In the past it has been shown that common anonymization strategies for individual data in economic statistics led to de facto or absolutely anonymized data sets, which were severely limited for scientific analyses due to the reduced or even distorted information potential. Anonymization and pseudonymization of data, which limits the risk of detection to an acceptable level while preserving sufficient analytical potential, is therefore essential for wider use and value creation.
The AnigeD competence cluster is part of the "Research Network Anonymization for Secure Data Use" of the German Federal Ministry of Education and Research (BMBF) within the framework of the Federal Government's IT security research program "Digital. Secure. Sovereign”. The thematic focus, which is supported by various research strands, is the further and new development of strategies for the protection of personal and company-related data when using complex integrated data sets. Not only the integration of different data via direct identifiers or probabilities is relevant, but also the integration and linking of data via regional information in the form of georeferencing.

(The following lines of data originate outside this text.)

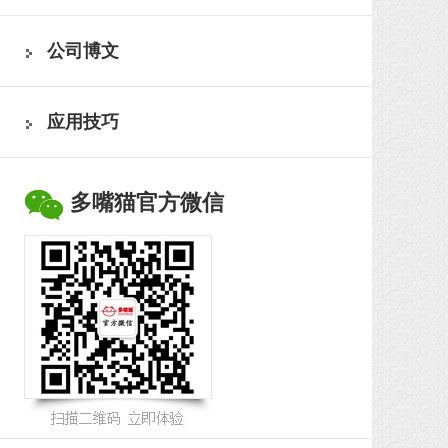
公司博文
应用技巧
多嘴猫官方微信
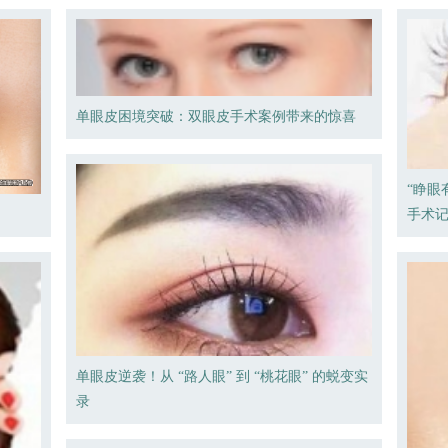
单眼皮困境突破：双眼皮手术案例带来的惊喜
“睁眼
手术记
单眼皮逆袭！从 “路人眼” 到 “桃花眼” 的蜕变实
录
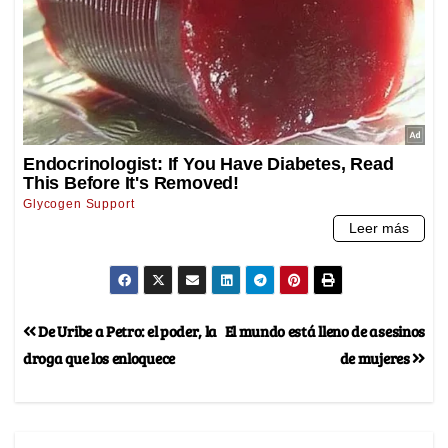
De Uribe a Petro: el poder, la
El mundo está lleno de asesinos
droga que los enloquece
de mujeres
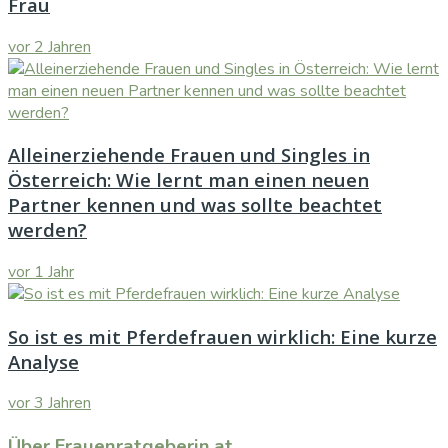
Frau
vor 2 Jahren
Alleinerziehende Frauen und Singles in
Österreich: Wie lernt man einen neuen
Partner kennen und was sollte beachtet
werden?
vor 1 Jahr
So ist es mit Pferdefrauen wirklich: Eine kurze
Analyse
vor 3 Jahren
Über Frauenratgeberin.at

The talk will introduce the challenges in the anonymization process and its possible impact on the quality of statistical products and publications. It will summarize the research results of the cluster in regard to the main research strands within the AnigeD project: 1) Evaluation of anonymized data according to formal criteria, 2) Anonymization through synthetic data, 3) Anonymization of georeferenced data, and 4) Open software tools for anonymization.